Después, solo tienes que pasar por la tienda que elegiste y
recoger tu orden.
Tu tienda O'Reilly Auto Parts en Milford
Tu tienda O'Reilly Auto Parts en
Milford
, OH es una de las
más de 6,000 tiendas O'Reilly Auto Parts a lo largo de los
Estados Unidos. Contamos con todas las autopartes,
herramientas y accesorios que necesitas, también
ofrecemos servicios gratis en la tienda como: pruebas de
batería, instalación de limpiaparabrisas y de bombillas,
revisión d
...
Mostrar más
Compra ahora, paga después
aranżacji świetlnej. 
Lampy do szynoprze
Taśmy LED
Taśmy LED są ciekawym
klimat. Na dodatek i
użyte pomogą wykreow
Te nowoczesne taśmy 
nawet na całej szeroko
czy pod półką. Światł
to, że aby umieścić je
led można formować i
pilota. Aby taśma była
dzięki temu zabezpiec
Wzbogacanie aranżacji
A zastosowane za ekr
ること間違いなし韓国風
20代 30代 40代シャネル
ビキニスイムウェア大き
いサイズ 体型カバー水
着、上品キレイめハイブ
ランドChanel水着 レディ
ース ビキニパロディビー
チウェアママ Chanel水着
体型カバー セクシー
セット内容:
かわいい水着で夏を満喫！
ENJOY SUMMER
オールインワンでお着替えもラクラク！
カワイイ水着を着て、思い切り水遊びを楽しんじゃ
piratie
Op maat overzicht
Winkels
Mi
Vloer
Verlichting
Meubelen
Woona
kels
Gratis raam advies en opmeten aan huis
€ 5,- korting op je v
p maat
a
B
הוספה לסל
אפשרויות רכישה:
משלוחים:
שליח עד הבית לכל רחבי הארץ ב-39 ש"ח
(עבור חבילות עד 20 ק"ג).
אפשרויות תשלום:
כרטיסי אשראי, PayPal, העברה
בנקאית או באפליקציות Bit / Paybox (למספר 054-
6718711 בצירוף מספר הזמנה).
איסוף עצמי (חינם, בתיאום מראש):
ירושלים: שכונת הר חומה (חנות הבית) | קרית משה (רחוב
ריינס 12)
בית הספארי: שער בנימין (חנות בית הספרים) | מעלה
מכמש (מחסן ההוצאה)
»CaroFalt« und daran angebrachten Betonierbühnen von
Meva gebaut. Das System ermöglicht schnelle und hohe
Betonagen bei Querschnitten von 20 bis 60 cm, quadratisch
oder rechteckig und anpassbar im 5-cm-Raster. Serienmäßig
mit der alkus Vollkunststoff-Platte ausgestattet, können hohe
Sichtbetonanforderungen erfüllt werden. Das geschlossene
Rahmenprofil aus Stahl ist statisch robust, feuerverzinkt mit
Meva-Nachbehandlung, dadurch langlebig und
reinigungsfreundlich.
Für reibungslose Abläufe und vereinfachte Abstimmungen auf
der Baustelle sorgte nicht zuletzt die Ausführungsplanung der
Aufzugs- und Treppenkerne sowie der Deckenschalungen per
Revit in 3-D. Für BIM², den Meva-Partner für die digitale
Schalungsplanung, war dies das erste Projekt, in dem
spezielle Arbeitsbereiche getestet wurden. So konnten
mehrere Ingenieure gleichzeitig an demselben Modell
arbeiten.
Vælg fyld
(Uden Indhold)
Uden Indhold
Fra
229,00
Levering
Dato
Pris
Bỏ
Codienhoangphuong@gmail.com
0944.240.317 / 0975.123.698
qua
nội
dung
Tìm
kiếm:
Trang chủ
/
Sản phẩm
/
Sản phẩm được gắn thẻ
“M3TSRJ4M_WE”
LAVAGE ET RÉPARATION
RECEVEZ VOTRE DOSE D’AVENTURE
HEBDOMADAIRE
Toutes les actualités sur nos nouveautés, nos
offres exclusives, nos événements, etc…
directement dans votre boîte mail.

EXERCISE PROMPT »
Reproduce every line of text from all the items above, keeping each line as it appears.

RESPONSE AREA »
Después, solo tienes que pasar por la tienda que elegiste y
recoger tu orden.
Tu tienda O'Reilly Auto Parts en Milford
Tu tienda O'Reilly Auto Parts en
Milford
, OH es una de las
más de 6,000 tiendas O'Reilly Auto Parts a lo largo de los
Estados Unidos. Contamos con todas las autopartes,
herramientas y accesorios que necesitas, también
ofrecemos servicios gratis en la tienda como: pruebas de
batería, instalación de limpiaparabrisas y de bombillas,
revisión d
...
Mostrar más
Compra ahora, paga después
aranżacji świetlnej. 
Lampy do szynoprze
Taśmy LED
Taśmy LED są ciekawym
klimat. Na dodatek i
użyte pomogą wykreow
Te nowoczesne taśmy 
nawet na całej szeroko
czy pod półką. Światł
to, że aby umieścić je
led można formować i
pilota. Aby taśma była
dzięki temu zabezpiec
Wzbogacanie aranżacji
A zastosowane za ekr
ること間違いなし韓国風
20代 30代 40代シャネル
ビキニスイムウェア大き
いサイズ 体型カバー水
着、上品キレイめハイブ
ランドChanel水着 レディ
ース ビキニパロディビー
チウェアママ Chanel水着
体型カバー セクシー
セット内容:
かわいい水着で夏を満喫！
ENJOY SUMMER
オールインワンでお着替えもラクラク！
カワイイ水着を着て、思い切り水遊びを楽しんじゃ
piratie
Op maat overzicht
Winkels
Mi
Vloer
Verlichting
Meubelen
Woona
kels
Gratis raam advies en opmeten aan huis
€ 5,- korting op je v
p maat
a
B
הוספה לסל
אפשרויות רכישה:
משלוחים:
שליח עד הבית לכל רחבי הארץ ב-39 ש"ח
(עבור חבילות עד 20 ק"ג).
אפשרויות תשלום:
כרטיסי אשראי, PayPal, העברה
בנקאית או באפליקציות Bit / Paybox (למספר 054-
6718711 בצירוף מספר הזמנה).
איסוף עצמי (חינם, בתיאום מראש):
ירושלים: שכונת הר חומה (חנות הבית) | קרית משה (רחוב
ריינס 12)
בית הספארי: שער בנימין (חנות בית הספרים) | מעלה
מכמש (מחסן ההוצאה)
»CaroFalt« und daran angebrachten Betonierbühnen von
Meva gebaut. Das System ermöglicht schnelle und hohe
Betonagen bei Querschnitten von 20 bis 60 cm, quadratisch
oder rechteckig und anpassbar im 5-cm-Raster. Serienmäßig
mit der alkus Vollkunststoff-Platte ausgestattet, können hohe
Sichtbetonanforderungen erfüllt werden. Das geschlossene
Rahmenprofil aus Stahl ist statisch robust, feuerverzinkt mit
Meva-Nachbehandlung, dadurch langlebig und
reinigungsfreundlich.
Für reibungslose Abläufe und vereinfachte Abstimmungen auf
der Baustelle sorgte nicht zuletzt die Ausführungsplanung der
Aufzugs- und Treppenkerne sowie der Deckenschalungen per
Revit in 3-D. Für BIM², den Meva-Partner für die digitale
Schalungsplanung, war dies das erste Projekt, in dem
spezielle Arbeitsbereiche getestet wurden. So konnten
mehrere Ingenieure gleichzeitig an demselben Modell
arbeiten.
Vælg fyld
(Uden Indhold)
Uden Indhold
Fra
229,00
Levering
Dato
Pris
Bỏ
Codienhoangphuong@gmail.com
0944.240.317 / 0975.123.698
qua
nội
dung
Tìm
kiếm:
Trang chủ
/
Sản phẩm
/
Sản phẩm được gắn thẻ
“M3TSRJ4M_WE”
LAVAGE ET RÉPARATION
RECEVEZ VOTRE DOSE D’AVENTURE
HEBDOMADAIRE
Toutes les actualités sur nos nouveautés, nos
offres exclusives, nos événements, etc…
directement dans votre boîte mail.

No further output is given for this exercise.